Thursday, November 28, 2019

Learning to feel again

This is essentially what we do when we embark on our journey of healing trauma. It sounds too simple doesn't it? It is simple, but not easy.

We've all had experiences that we just couldn't experience because they were too painful, our survival was at stake, we were too developmentally immature to process them, they were too horrific and so on. But whatever caused our traumas, the end result is still the same: unexperienced experience.  We need to find a way to experience these experiences or life will find a way to get us to experience them.

Many times, we need to have a crisis in order to address what has gone unaddressed. It becomes too easy to ignore our pain, minimise it, distract from it, even with "good" stuff, until it becomes a mountain that is. Until the symptoms/conditions we have start to make our lives so uncomfortable that we're forced to deal with our hurt/unexperienced experiences. Let's start feeling again, slowly and gently.


Trauma: unexperienced experience ~ Ivor Browne

Sunday, November 03, 2019

When the threat is inside

The internal threat that a lot of us face is the unfelt pain and hurt we are carrying. When our response to overwhelming experiences was too much for us to bear, especially when we were infants and children, we stored it away. The definition of overwhelm in this context is anything that short circuited our nervous system, and this is very much dependent on our developmental stage.

Psychiatrist Ivor Browne says: instead of a way of avoiding external danger, it [dissociation] is now utilised to deal with the threat of internal stabilisation; whenever we are faced with an overwhelming experience that we sense as potentially disintegrating, we have the ability to suspend it and "freeze" it in an unassimilated, inchoate form and maintain it in that state indefinitely, or for as long as necessary.
I believe these unassimilated experiences are what cause anxiety. They mount up because we're too afraid of feeling them. When a threat is internal, it can seem as if there is no escape. But there is, the way out is to befriend and feel our difficult emotions and sometimes dreadful physical sensations. It is simple, but not easy.

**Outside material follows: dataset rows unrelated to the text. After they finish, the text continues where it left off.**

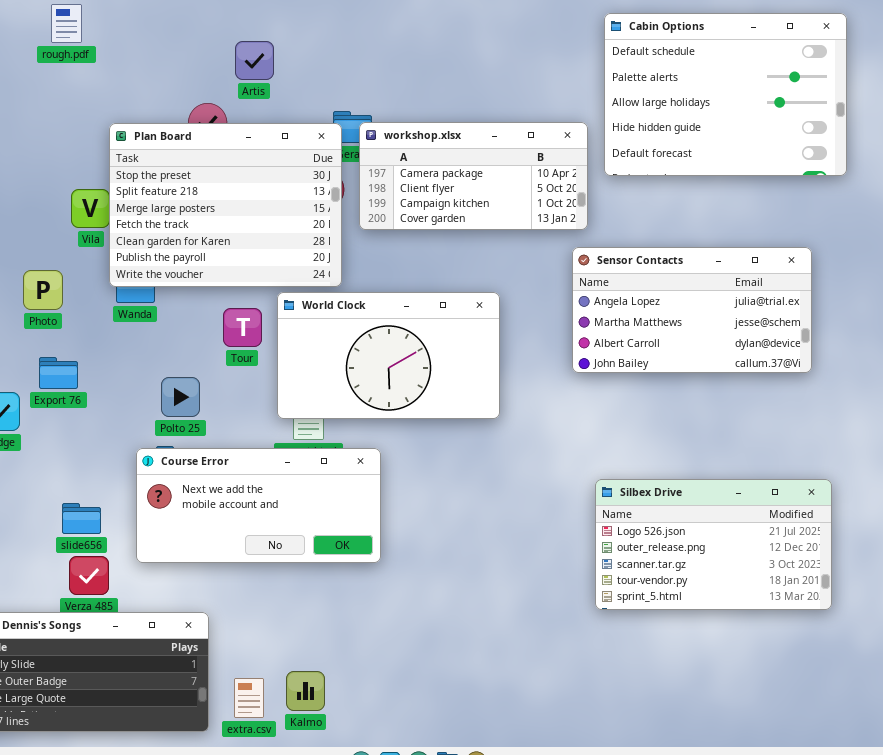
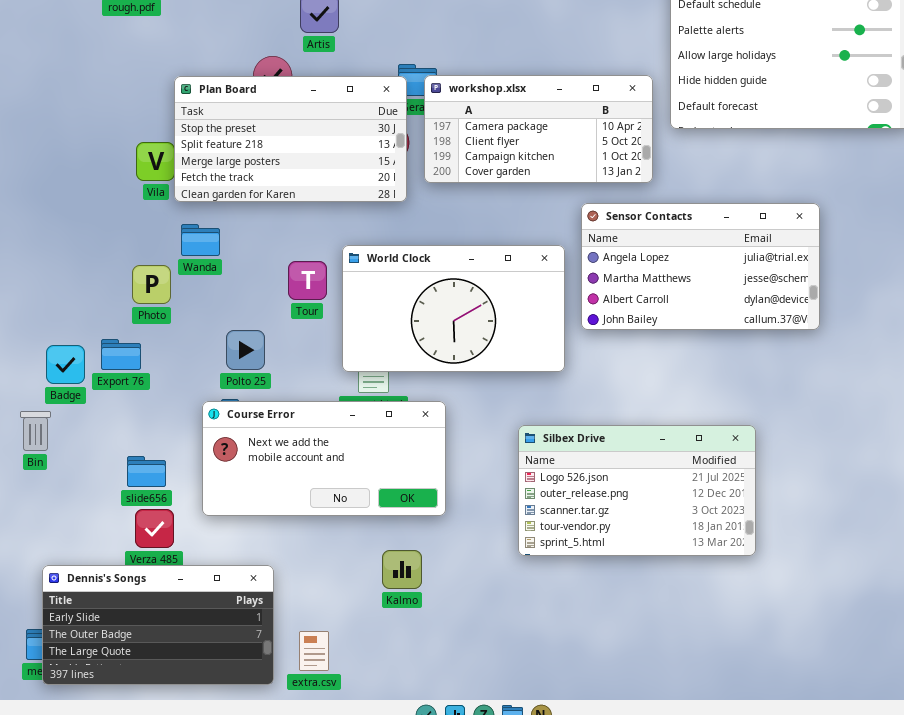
Plan Board: [109,123,342,287] -> [174,76,407,202], resized
Sensor Contacts: [572,247,812,373] -> [581,203,820,330], moved
Photo: [23,270,63,310] -> [132,265,171,304], moved
Export 76: [39,357,78,389] -> [101,339,141,370], moved
Silbex Drive: [595,479,832,610] -> [518,425,756,556], moved
Kalmo: [286,671,325,711] -> [382,550,422,589], moved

There are many different ways to help us do this, safely and gently. What is key, as Bruce Perry says, is a bottom up approach, in line with our neuroanatomy. In order to change a neural network he says, you have to activate that neural network. So in order to change our stress response, we have to activate it through somatosensory routes, i.e., running, breathing, walking, chanting, visuals, rhythm and so on. As Peter Levine says, this is like walking a tightrope, too little activation and nothing changes, too much and overwhelm results (which keeps the trauma loop going), just enough activation is the goal so we can make much needed changes.